Expanding an antimicrobial stewardship program (ASP) to ensure that hospital patients are discharged with appropriate therapy was associated with improvements in appropriate antibiotic prescribing and fewer days of antibiotic therapy at an Ohio hospital, researchers reported today in Infection Control & Hospital Epidemiology.

The study assessed the percentage of patients discharged on appropriate therapy before and after implementation of the discharge stewardship intervention, in which the discharge ASP pharmacist at Northeast Ohio Medical University reviewed patient medical records and anti-infective regimens and provided recommendations on antibiotic therapy to the medical team, if appropriate.

Other outcomes included antimicrobial days of therapy (DOT) and the percentage of readmissions of healthcare visits for treatment failure within 30 days. A total of 122 patients were included in the study, with 61 each in the pre-intervention and post-intervention groups.

Analysis of the two groups found that the percentage of appropriate therapy on discharge was 47.5% before the ASP expansion compared with 85.2% afterward (relative risk [RR], 0.28; 95% confidence interval [CI], 0.147 to 0.538; P < .001). In the post-intervention phase, 48 recommendations were made across 40 patients upon discharge, with an 81% acceptance rate. Recommendations included change in duration (44%), followed by discontinuation (17%), change in dose (14.5%), and change in drug (10%).

The average duration of therapy was 7.8 days in the post-intervention group, compared with 8.9 days in pre-intervention group (P = 0.079). Antimicrobial DOTs were also lower after the intervention than before (555 days vs 626.5 days, respectively). The total 30-day readmission rate was 19.7% in the pre-intervention group versus 11.5% in the post-intervention group (RR, 0.583; 95% CI, 0.246 to 1.38; P = 0.212), a difference not considered statistically significant. 
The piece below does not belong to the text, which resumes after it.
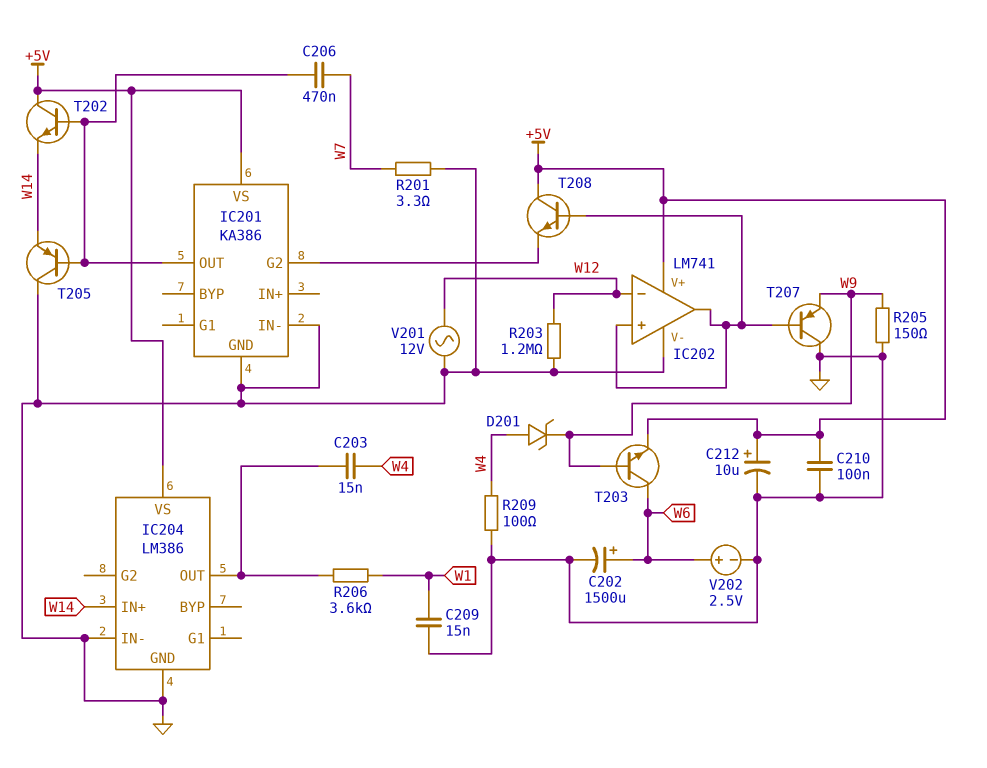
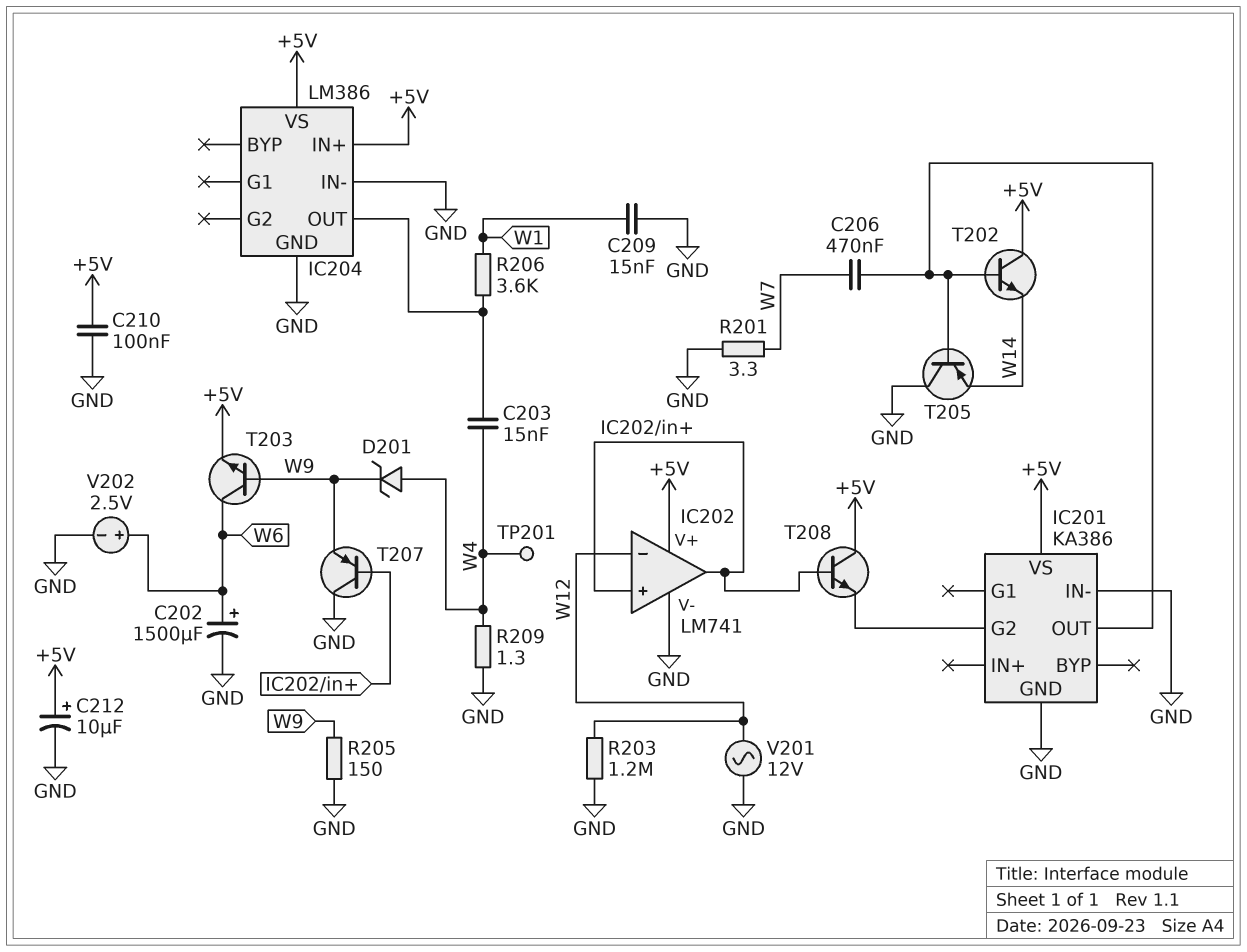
IC204 pin IN+: W14 -> +5V
R209: 100 (GND, W4) -> 1.3 (GND, W4)
TP201: none -> test point (W4)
"This project demonstrated that the expansion of an ASP significantly improved the rate of appropriate discharge anti-infective prescribing," the authors of the study write. "A larger patient population is necessary to fully describe the effect on readmissions, adverse events, and treatment failure. Time spent on ASP will also be useful to determine the real-world feasibility of expanding to a larger population."